Documenter, prouver, argumenter : la check-list RH en temps de crise
En période de crise, la charge de la preuve incombe entièrement à l’entreprise. Pour maximiser les chances d’une prise en charge favorable, la déclaration doit être accompagnée de :
- Un constat de police ou de gendarmerie, particulièrement en cas d’accident de trajet.
- Un schéma explicatif du parcours effectué, localisant précisément le lieu de l’accident et identifiant le point de coupure de l’itinéraire habituel.
- Si possible, des photos du sinistre ou des extraits de presse attestant de l’état des routes au moment de l’accident.
Cette démarche documentaire limite les interprétations défavorables et consolide le dossier face à l’assureur, qui ne retiendra que les éléments tangibles pour décider de l’indemnisation.
Anticiper la gestion du risque : un enjeu de dialogue social et de prévention
Au-delà de la simple application des textes, la gestion des accidents survenus lors des trajets en période d’intempéries révèle un enjeu de prévention plus global. Former les collaborateurs sur la conduite à tenir, les itinéraires alternatifs validés, ou la nécessité d’avertir l’employeur en cas d’impossibilité de rejoindre le lieu de travail contribue à limiter l’exposition aux risques et à consolider la culture de la sécurité au sein de l’organisation.
Les RH ont également intérêt à cartographier les trajets à risques, à formaliser des protocoles de crise (consignes pour les équipes itinérantes, modalités de recours au télétravail) et à maintenir un dialogue permanent avec les représentants du personnel pour ajuster les dispositifs en fonction de l’évolution des menaces climatiques.
La frontière mouvante du trajet protégé : les limites de la jurisprudence
Si la jurisprudence marocaine fait preuve d’une certaine flexibilité dans l’appréciation du trajet protégé, elle impose aussi des limites claires.
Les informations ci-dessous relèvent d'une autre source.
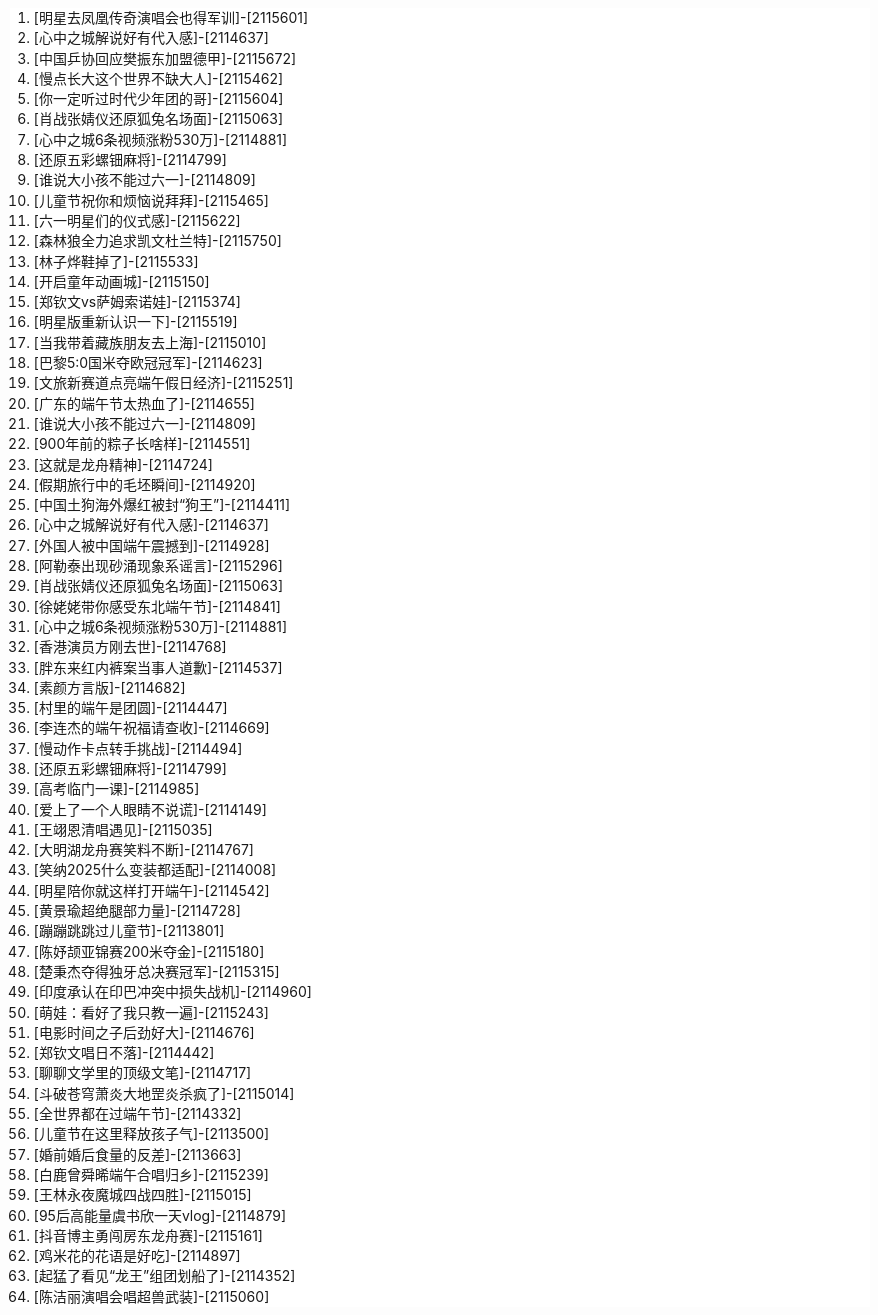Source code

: 1. [明星去凤凰传奇演唱会也得军训]-[2115601]
1. [心中之城解说好有代入感]-[2114637]
1. [中国乒协回应樊振东加盟德甲]-[2115672]
1. [慢点长大这个世界不缺大人]-[2115462]
1. [你一定听过时代少年团的哥]-[2115604]
1. [肖战张婧仪还原狐兔名场面]-[2115063]
1. [心中之城6条视频涨粉530万]-[2114881]
1. [还原五彩螺钿麻将]-[2114799]
1. [谁说大小孩不能过六一]-[2114809]
1. [儿童节祝你和烦恼说拜拜]-[2115465]
1. [六一明星们的仪式感]-[2115622]
1. [森林狼全力追求凯文杜兰特]-[2115750]
1. [林子烨鞋掉了]-[2115533]
1. [开启童年动画城]-[2115150]
1. [郑钦文vs萨姆索诺娃]-[2115374]
1. [明星版重新认识一下]-[2115519]
1. [当我带着藏族朋友去上海]-[2115010]
1. [巴黎5:0国米夺欧冠冠军]-[2114623]
1. [文旅新赛道点亮端午假日经济]-[2115251]
1. [广东的端午节太热血了]-[2114655]
1. [谁说大小孩不能过六一]-[2114809]
1. [900年前的粽子长啥样]-[2114551]
1. [这就是龙舟精神]-[2114724]
1. [假期旅行中的毛坯瞬间]-[2114920]
1. [中国土狗海外爆红被封“狗王”]-[2114411]
1. [心中之城解说好有代入感]-[2114637]
1. [外国人被中国端午震撼到]-[2114928]
1. [阿勒泰出现砂涌现象系谣言]-[2115296]
1. [肖战张婧仪还原狐兔名场面]-[2115063]
1. [徐姥姥带你感受东北端午节]-[2114841]
1. [心中之城6条视频涨粉530万]-[2114881]
1. [香港演员方刚去世]-[2114768]
1. [胖东来红内裤案当事人道歉]-[2114537]
1. [素颜方言版]-[2114682]
1. [村里的端午是团圆]-[2114447]
1. [李连杰的端午祝福请查收]-[2114669]
1. [慢动作卡点转手挑战]-[2114494]
1. [还原五彩螺钿麻将]-[2114799]
1. [高考临门一课]-[2114985]
1. [爱上了一个人眼睛不说谎]-[2114149]
1. [王翊恩清唱遇见]-[2115035]
1. [大明湖龙舟赛笑料不断]-[2114767]
1. [笑纳2025什么变装都适配]-[2114008]
1. [明星陪你就这样打开端午]-[2114542]
1. [黄景瑜超绝腿部力量]-[2114728]
1. [蹦蹦跳跳过儿童节]-[2113801]
1. [陈妤颉亚锦赛200米夺金]-[2115180]
1. [楚秉杰夺得独牙总决赛冠军]-[2115315]
1. [印度承认在印巴冲突中损失战机]-[2114960]
1. [萌娃：看好了我只教一遍]-[2115243]
1. [电影时间之子后劲好大]-[2114676]
1. [郑钦文唱日不落]-[2114442]
1. [聊聊文学里的顶级文笔]-[2114717]
1. [斗破苍穹萧炎大地罡炎杀疯了]-[2115014]
1. [全世界都在过端午节]-[2114332]
1. [儿童节在这里释放孩子气]-[2113500]
1. [婚前婚后食量的反差]-[2113663]
1. [白鹿曾舜晞端午合唱归乡]-[2115239]
1. [王林永夜魔城四战四胜]-[2115015]
1. [95后高能量虞书欣一天vlog]-[2114879]
1. [抖音博主勇闯房东龙舟赛]-[2115161]
1. [鸡米花的花语是好吃]-[2114897]
1. [起猛了看见“龙王”组团划船了]-[2114352]
1. [陈洁丽演唱会唱超兽武装]-[2115060]
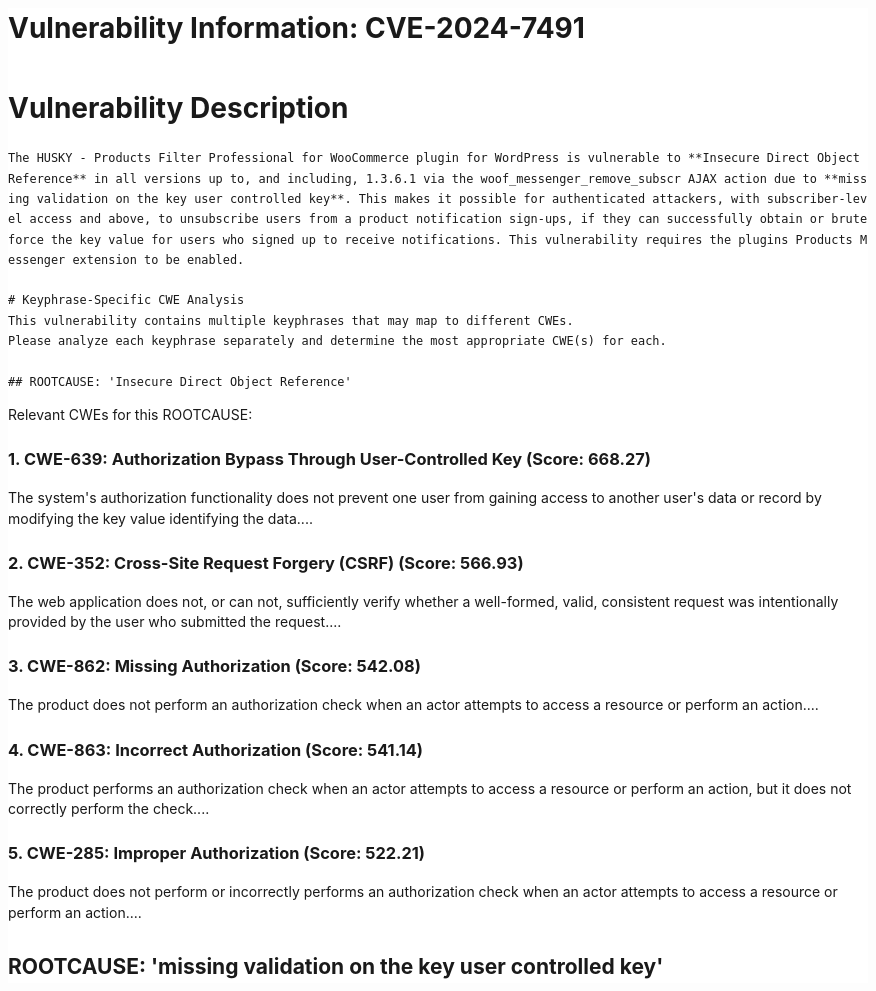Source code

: # Vulnerability Information: CVE-2024-7491

# Vulnerability Description

    The HUSKY - Products Filter Professional for WooCommerce plugin for WordPress is vulnerable to **Insecure Direct Object Reference** in all versions up to, and including, 1.3.6.1 via the woof_messenger_remove_subscr AJAX action due to **missing validation on the key user controlled key**. This makes it possible for authenticated attackers, with subscriber-level access and above, to unsubscribe users from a product notification sign-ups, if they can successfully obtain or brute force the key value for users who signed up to receive notifications. This vulnerability requires the plugins Products Messenger extension to be enabled.

    # Keyphrase-Specific CWE Analysis
    This vulnerability contains multiple keyphrases that may map to different CWEs. 
    Please analyze each keyphrase separately and determine the most appropriate CWE(s) for each.

    ## ROOTCAUSE: 'Insecure Direct Object Reference'

Relevant CWEs for this ROOTCAUSE:

### 1. CWE-639: Authorization Bypass Through User-Controlled Key (Score: 668.27)

The system's authorization functionality does not prevent one user from gaining access to another user's data or record by modifying the key value identifying the data....

### 2. CWE-352: Cross-Site Request Forgery (CSRF) (Score: 566.93)

The web application does not, or can not, sufficiently verify whether a well-formed, valid, consistent request was intentionally provided by the user who submitted the request....

### 3. CWE-862: Missing Authorization (Score: 542.08)

The product does not perform an authorization check when an actor attempts to access a resource or perform an action....

### 4. CWE-863: Incorrect Authorization (Score: 541.14)

The product performs an authorization check when an actor attempts to access a resource or perform an action, but it does not correctly perform the check....

### 5. CWE-285: Improper Authorization (Score: 522.21)

The product does not perform or incorrectly performs an authorization check when an actor attempts to access a resource or perform an action....

## ROOTCAUSE: 'missing validation on the key user controlled key'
Un détour doit être justifié par une nécessité objective et dûment documentée : toute prise de risque volontaire ou tout arrêt prolongé pour convenances personnelles peut justifier le rejet de la qualification AT.
Dans la pratique, le DRH doit se montrer extrêmement vigilant :
- Veiller à l’exhaustivité des éléments transmis à l’assureur.
- Anticiper les demandes de pièces complémentaires.
- Tenir à jour un registre précis des communications et échanges avec les collaborateurs et les autorités locales.
Le rôle du DRH : garantir l’équité et la sécurité juridique
Face à la montée des risques liés au changement climatique, la fonction RH doit conjuguer anticipation, rigueur administrative et dialogue social. Garantir la couverture AT dans des contextes de plus en plus incertains, c’est aussi défendre l’équité entre collaborateurs, tout en protégeant l’entreprise d’éventuels contentieux ou de refus de prise en charge.
L’accompagnement des collaborateurs blessés sur le trajet, la réactivité dans la déclaration, la production de preuves et la capacité à expliquer les règles du jeu constituent le socle d’une politique RH résiliente, adaptée à la réalité des crises climatiques.
La multiplication des épisodes d’inondations impose aux entreprises marocaines de repenser la gestion administrative des accidents de trajet, en ancrant la loi 18-12 au cœur de leur dispositif de gestion des risques. À l’heure où la frontière entre vie privée et vie professionnelle devient plus poreuse, la maîtrise de ce régime demeure un levier de fidélisation, de responsabilité et d’engagement durable des équipes.